起業家という職業

2013-08-23 06:30

スポーツでもなんでもそうだが、「有名な人は人格も高潔」といった偏見が我々に存在するような気がする。

実際マネージメントの本とか読んでも「よい経営者は控えめで物静かで」といった言説が目につく。

第5水準のリーダーの二面性
・個人としての謙虚さ
・おどろくほど謙虚で、世間の追従を避けようとし、決して自慢しません。
・野心は自分個人にではなく企業に向け、次の世代に一層の成功を収められるように後継者を選びます。
・鏡ではなく窓をみて、他の人たち、外部要因、幸運が会社の成功をもたらした要因だと考えます。
・静かな決意を秘めて行動し、魅力的なカリスマ性によってではなく、高い基準によって組織を活気づかせます

via: 第5水準のリーダーシップ - VERI & heso's Management

しかし新しい事業を起こす、といったフィールドではこの「常識」は当てはまらない気がする。Steve Jobsにしろ、ジェフ・ペゾスにしろ、スティーブ・バルマーにしても相当な変人だ。それは普通に考えれば絶対近くにいてほしくない類の。

でもってこんな記事を読んだ。

よくアメリカでは"You have to be crazy enough to be an entreprenor." (クレイジーな人間でなければ起業家にはなれない)、と言われる。まさにイーロンは優秀な起業家だが同時にとんでもなくクレイジーである事は間違いないだろう。実際に彼を知るその人々の多くは、彼の事を一言で"The Crazy Guy"と言う。恐らく頭のネジが一つか二つぐらい外れていないと、アメリカでビジネスはやっていけないのだろう。

 

上記の様にプライベートではかなりのゴタゴタを経験しているが、そのクレイジーさ?が功を奏したのか、ビジネスでは破竹の活躍を続け、2010年にスペースXが打ち上げた宇宙船を民間企業として初めて地球の周回軌道に乗せることに成功した。2012年以降にはテスラ自動車からモデルSが発売され、これまでの電気自動車の常識を覆す製品としてアメリカや日本を始め、世界中で話題を集めている。プライベートでの不祥事がありながらビジネス・テクノロジー界で継続的に成功を収めるイーロンからこれからも目が離せない。

via: 米国テスラCEOの元妻が語る"私は彼のβバージョンだった" - 起業家イーロン・マスクの素顔【btrax】 [ITL]

プライベートでは最低な夫も起業家としては、おそらく歴史に名を残すほど優秀。
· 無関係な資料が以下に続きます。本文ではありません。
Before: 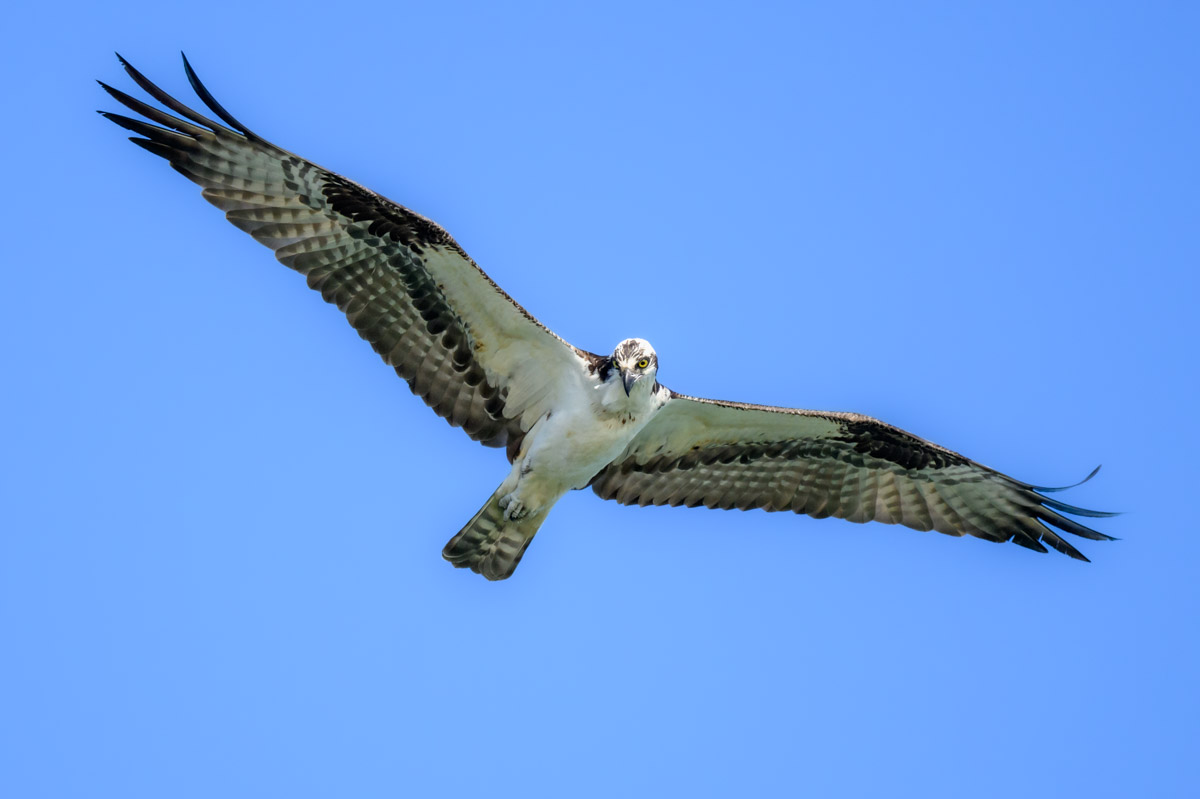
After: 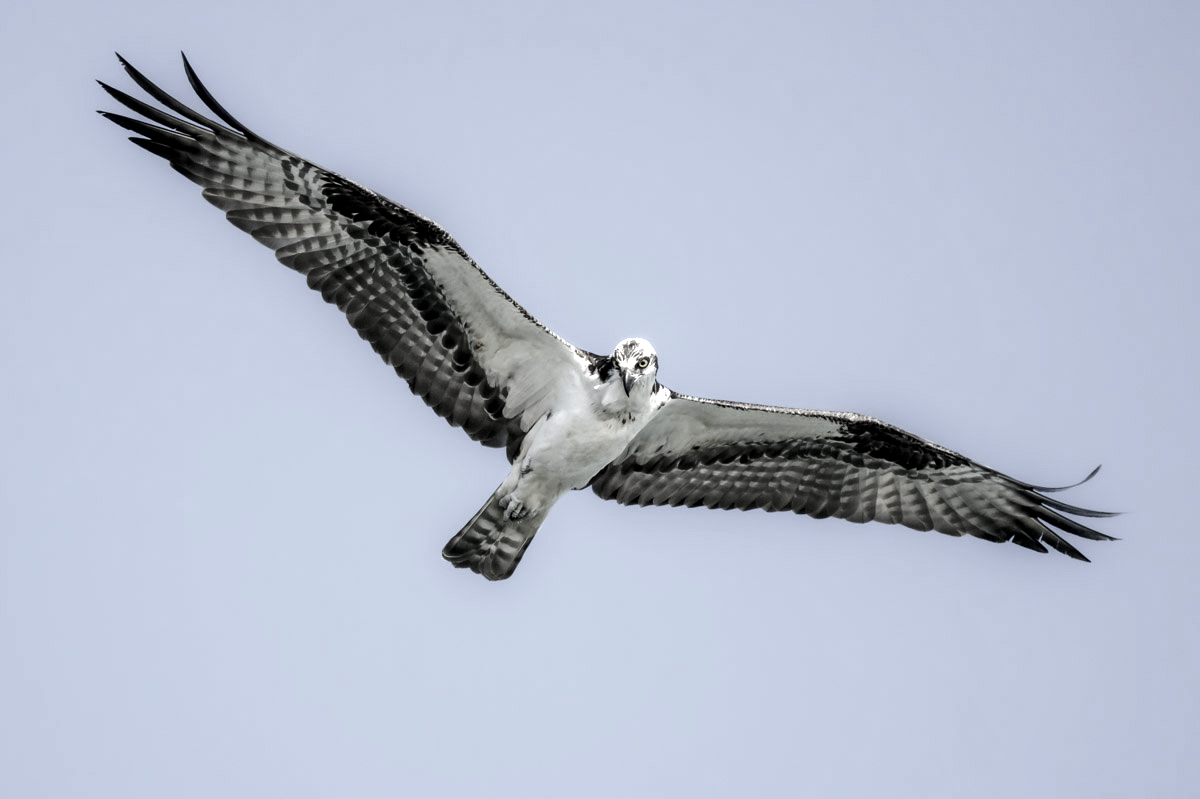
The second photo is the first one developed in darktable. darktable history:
tone equalizer: -8 EV -0.75 EV, -7 EV -0.7 EV, -6 EV -0.6 EV, -5 EV -0.4 EV, -3 EV 0.4 EV, -2 EV 0.6 EV, -1 EV 0.7 EV, +0 EV 0.75 EV, edges refinement/feathering 500, mask exposure compensation -1.57 EV, preserve details no
color correction: saturation 0.2
local contrast: highlights 100%, shadows 100%, detail 120%, midtone range 0.2
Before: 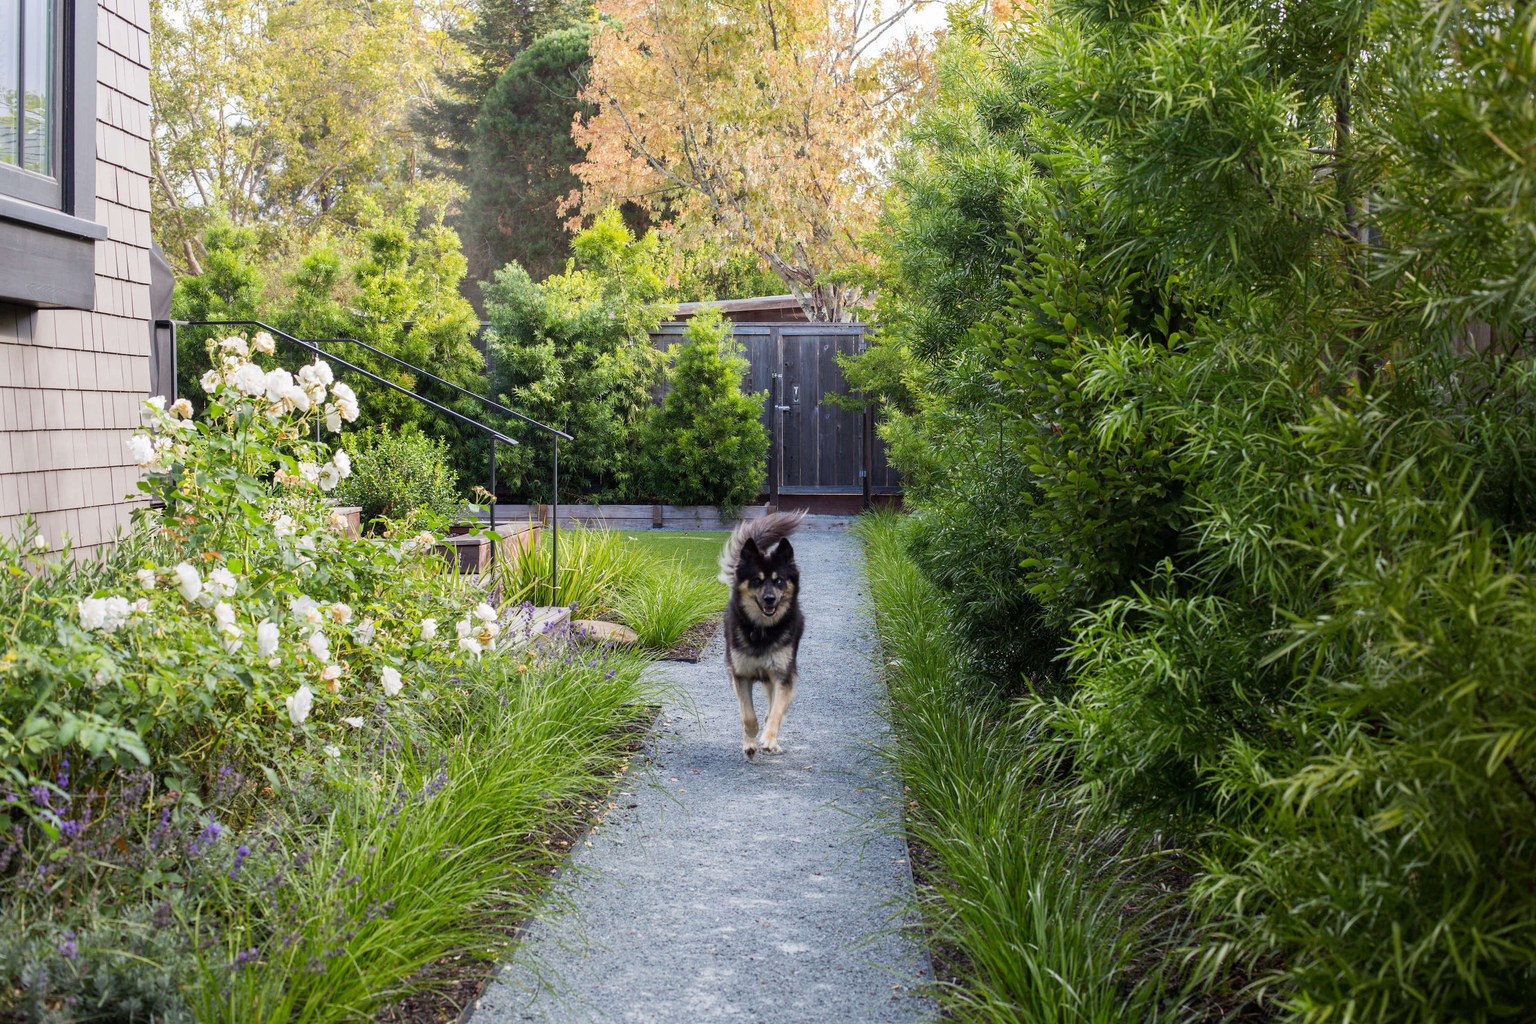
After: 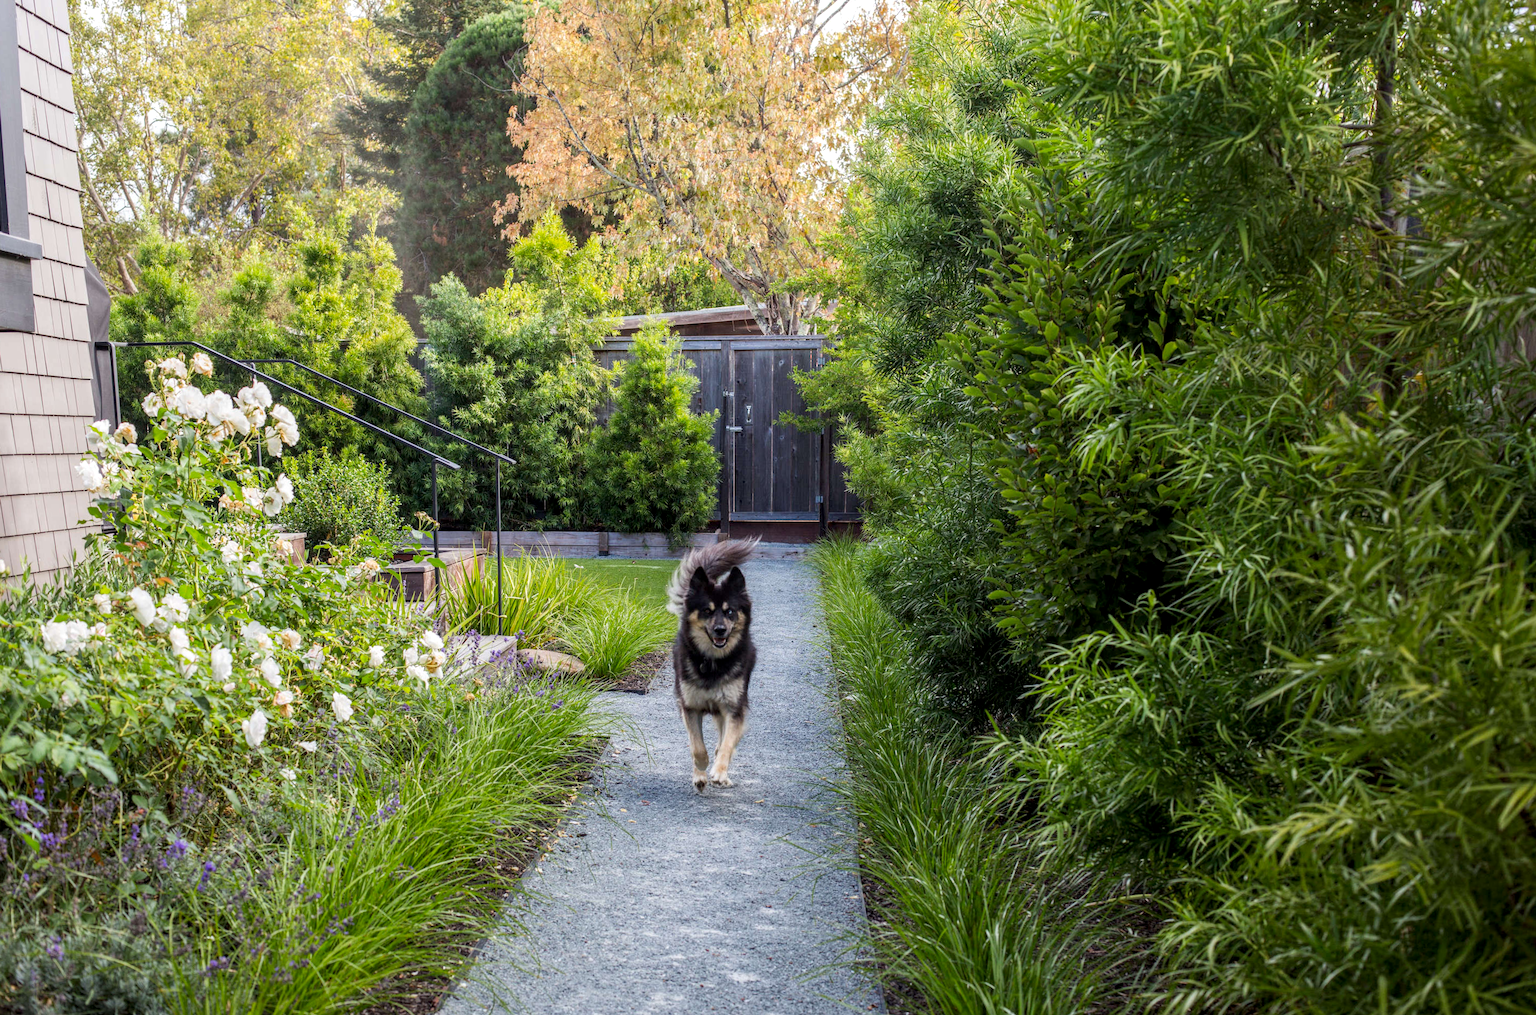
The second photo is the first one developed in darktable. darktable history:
local contrast: on, module defaults
vibrance: on, module defaults
rotate and perspective: rotation 0.062°, lens shift (vertical) 0.115, lens shift (horizontal) -0.133, crop left 0.047, crop right 0.94, crop top 0.061, crop bottom 0.94
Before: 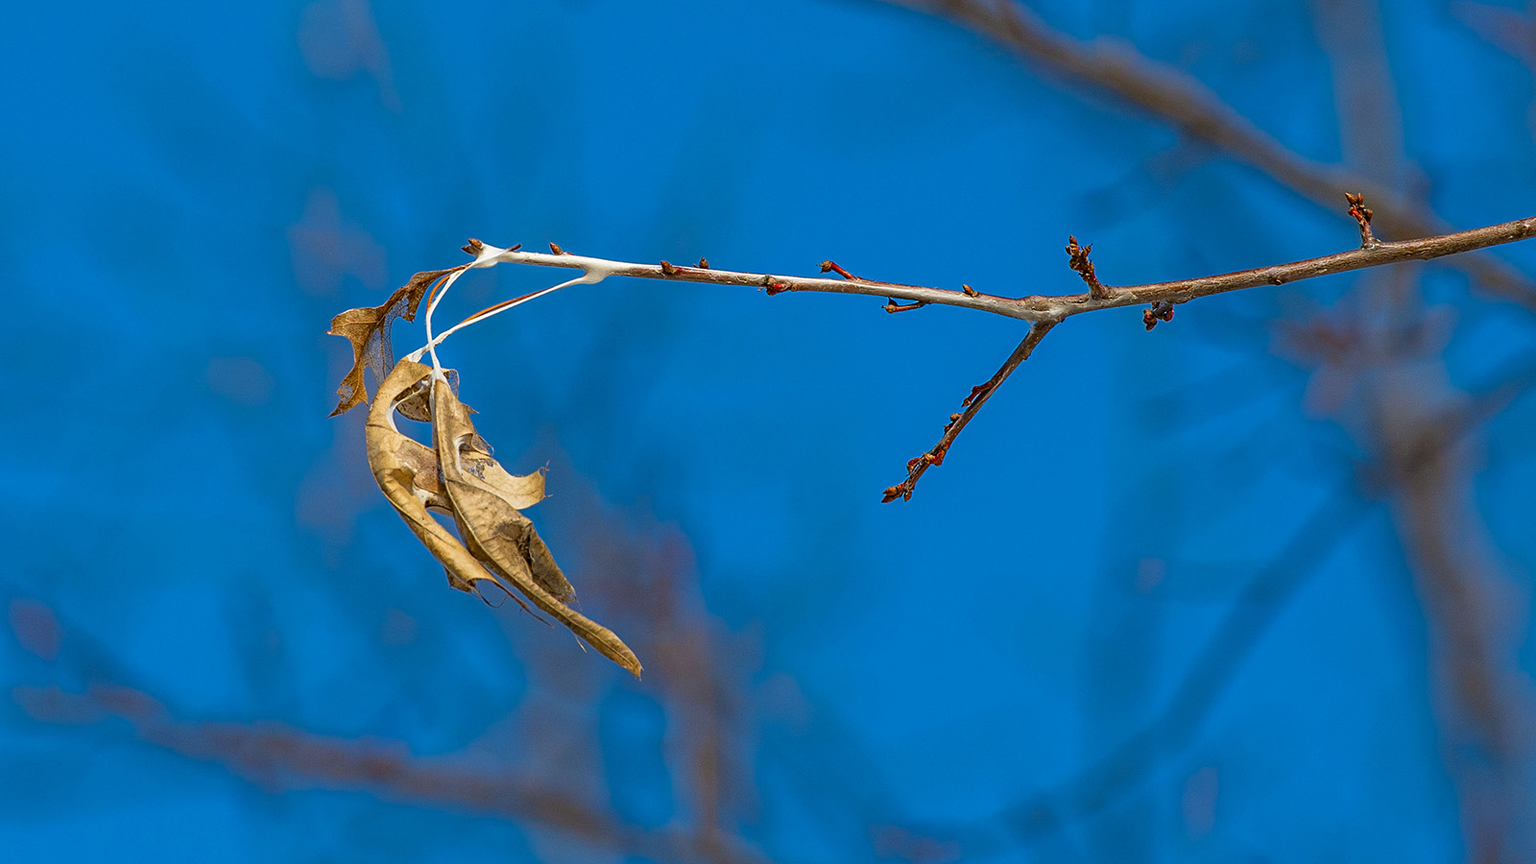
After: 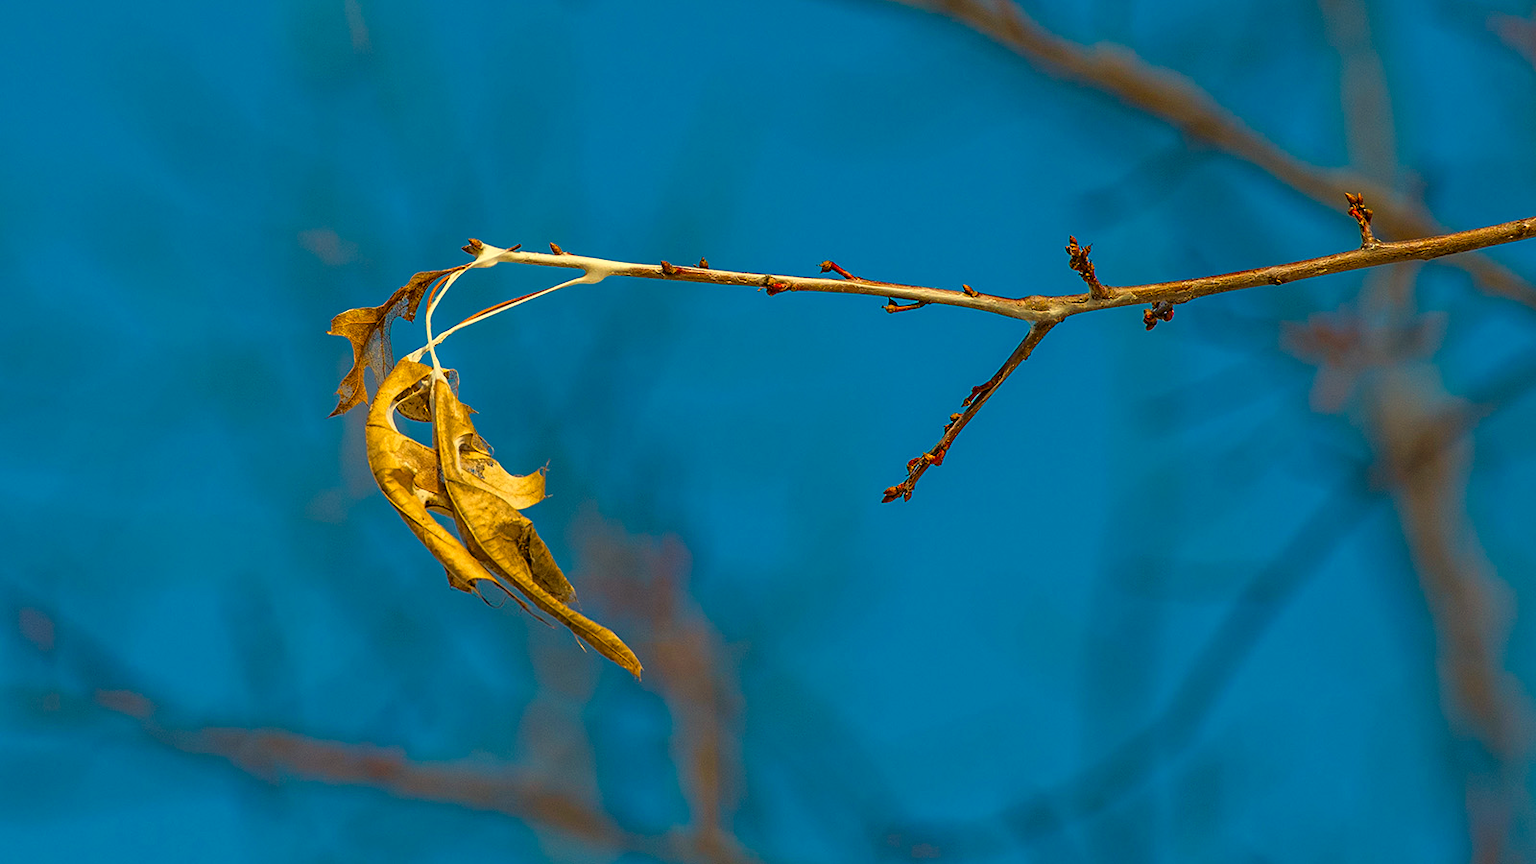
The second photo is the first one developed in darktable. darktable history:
shadows and highlights: shadows 0, highlights 40
color balance rgb: perceptual saturation grading › global saturation 30%, global vibrance 20%
white balance: red 1.08, blue 0.791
ベンチャーというのはこうした一面も持っているのだと思う。

こう考えると我が国の経営者というのはぐっと「常識的」だ。和を持って尊しと成すの国だからとかなんとか理屈は付けられるが、事実は事実。その昔Bill Gatesの逸話と、元ASCIIの西とかいう人の逸話を聞いてその「小者」ぶりにがっかりしたものだが、その差異は今もつづている気がする。